# Tekstfragment
Schoonheid waar man en vrouw voor valt

De herlezer: Junichiro Tanizaki

Waarom lezen we exotische schrijvers? Zijn we echt benieuwd naar het vreemde, of zijn we eigenlijk op zoek naar wat we al kenden? Neem Gabriel García Márquez, Latijns-Amerikaanser kan het niet, zou je denken, maar als je naar het lijstje van Márquez’ inspiratoren kijkt, is naast Kafka, Faulkner, Hemingway en Sofokles de enige inlandse invloed zijn eigen grootmoeder. Hij confronteerde het westen niet echt met iets nieuws, maar blies de westerse literatuur nieuw leven in. Op magistrale wijze, dat wel.

Zoiets lijkt er ook aan de hand met Junichiro Tanizaki (1886-1965). Is het toeval dat de eerste Oost-Aziatische auteur die uitgeverij Atlas opneemt in zijn pantheon van de wereldliteratuur, de inmiddels ruim 50-delige reeks De twintigste eeuw, uitgerekend bekend stond als een van de meest verwesterde auteurs van Japan, een nazaat van Wilde, Poe en Baudelaire? Atlas komt met twee titels: Tanizaki’s magnum opus Stille sneeuwval, een familiekroniek die vaak wordt gelezen als een inkijkje in de Japanse cultuur, en de kleinere roman Kruisende lijnen uit 1931, doorgaans beschouwd als een proeve van Tanizaki’s schrijfkunst.

# Over deze opdracht
Welke twee titels van Tanizaki brengt uitgeverij Atlas volgens het stuk over Tanizaki uit?

# Opgeslagen gegevens
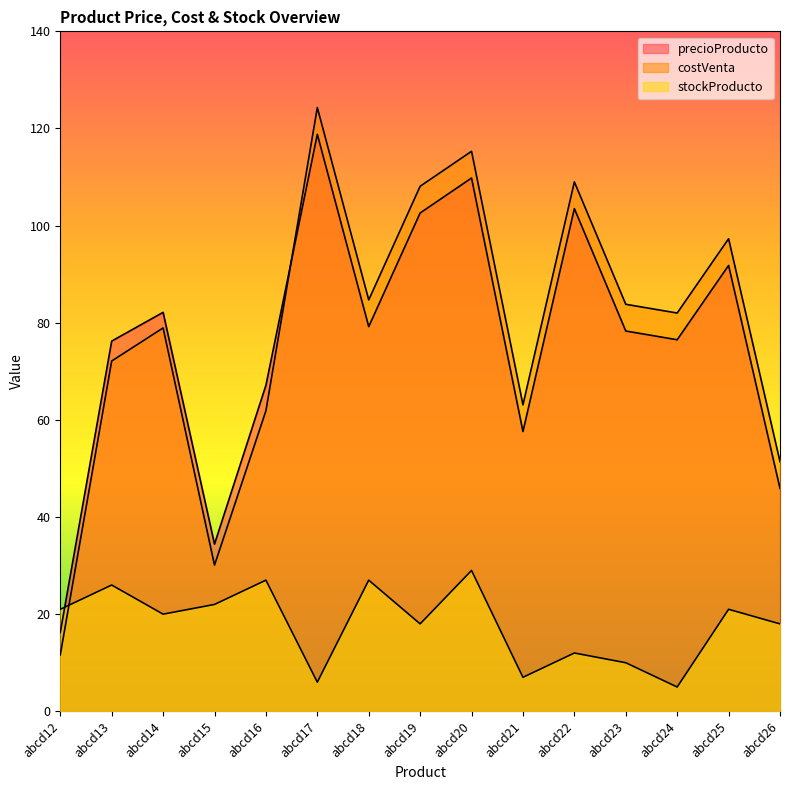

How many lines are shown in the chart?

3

# Antwoordveld
Stille sneeuwval en Kruisende lijnen.